====== STORED DATA ======

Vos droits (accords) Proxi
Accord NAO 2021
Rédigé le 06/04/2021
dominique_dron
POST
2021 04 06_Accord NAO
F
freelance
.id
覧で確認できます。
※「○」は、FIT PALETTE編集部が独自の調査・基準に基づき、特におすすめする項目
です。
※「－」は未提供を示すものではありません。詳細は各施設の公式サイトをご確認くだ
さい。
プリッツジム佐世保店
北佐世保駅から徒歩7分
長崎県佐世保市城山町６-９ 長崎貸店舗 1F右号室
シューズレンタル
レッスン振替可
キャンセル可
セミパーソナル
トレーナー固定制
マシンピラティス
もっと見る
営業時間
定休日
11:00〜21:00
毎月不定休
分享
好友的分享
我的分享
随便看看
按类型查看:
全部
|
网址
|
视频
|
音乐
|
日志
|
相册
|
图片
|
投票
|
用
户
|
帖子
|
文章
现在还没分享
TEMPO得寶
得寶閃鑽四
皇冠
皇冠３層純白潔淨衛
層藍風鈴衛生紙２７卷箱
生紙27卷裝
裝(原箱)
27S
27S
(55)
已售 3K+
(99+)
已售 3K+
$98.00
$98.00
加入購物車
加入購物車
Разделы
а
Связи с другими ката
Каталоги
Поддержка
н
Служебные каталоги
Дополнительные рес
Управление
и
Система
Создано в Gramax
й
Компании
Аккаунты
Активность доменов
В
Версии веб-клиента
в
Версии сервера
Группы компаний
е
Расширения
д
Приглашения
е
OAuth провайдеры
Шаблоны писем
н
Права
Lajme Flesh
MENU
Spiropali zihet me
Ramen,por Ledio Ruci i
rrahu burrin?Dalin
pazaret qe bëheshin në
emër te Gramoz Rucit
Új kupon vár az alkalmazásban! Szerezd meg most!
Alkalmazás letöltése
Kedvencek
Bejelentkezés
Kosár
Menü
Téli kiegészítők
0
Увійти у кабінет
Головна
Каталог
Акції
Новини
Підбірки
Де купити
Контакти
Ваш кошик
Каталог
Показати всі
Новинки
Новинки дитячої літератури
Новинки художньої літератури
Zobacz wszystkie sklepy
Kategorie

======

• PROBLEM STATEMENT: Reproduce the entire listing above word for word, from its first line through its last, with nothing added or left out.

• RESULT BELOW:
Vos droits (accords) Proxi
Accord NAO 2021
Rédigé le 06/04/2021
dominique_dron
POST
2021 04 06_Accord NAO
F
freelance
.id
覧で確認できます。
※「○」は、FIT PALETTE編集部が独自の調査・基準に基づき、特におすすめする項目
です。
※「－」は未提供を示すものではありません。詳細は各施設の公式サイトをご確認くだ
さい。
プリッツジム佐世保店
北佐世保駅から徒歩7分
長崎県佐世保市城山町６-９ 長崎貸店舗 1F右号室
シューズレンタル
レッスン振替可
キャンセル可
セミパーソナル
トレーナー固定制
マシンピラティス
もっと見る
営業時間
定休日
11:00〜21:00
毎月不定休
分享
好友的分享
我的分享
随便看看
按类型查看:
全部
|
网址
|
视频
|
音乐
|
日志
|
相册
|
图片
|
投票
|
用
户
|
帖子
|
文章
现在还没分享
TEMPO得寶
得寶閃鑽四
皇冠
皇冠３層純白潔淨衛
層藍風鈴衛生紙２７卷箱
生紙27卷裝
裝(原箱)
27S
27S
(55)
已售 3K+
(99+)
已售 3K+
$98.00
$98.00
加入購物車
加入購物車
Разделы
а
Связи с другими ката
Каталоги
Поддержка
н
Служебные каталоги
Дополнительные рес
Управление
и
Система
Создано в Gramax
й
Компании
Аккаунты
Активность доменов
В
Версии веб-клиента
в
Версии сервера
Группы компаний
е
Расширения
д
Приглашения
е
OAuth провайдеры
Шаблоны писем
н
Права
Lajme Flesh
MENU
Spiropali zihet me
Ramen,por Ledio Ruci i
rrahu burrin?Dalin
pazaret qe bëheshin në
emër te Gramoz Rucit
Új kupon vár az alkalmazásban! Szerezd meg most!
Alkalmazás letöltése
Kedvencek
Bejelentkezés
Kosár
Menü
Téli kiegészítők
0
Увійти у кабінет
Головна
Каталог
Акції
Новини
Підбірки
Де купити
Контакти
Ваш кошик
Каталог
Показати всі
Новинки
Новинки дитячої літератури
Новинки художньої літератури
Zobacz wszystkie sklepy
Kategorie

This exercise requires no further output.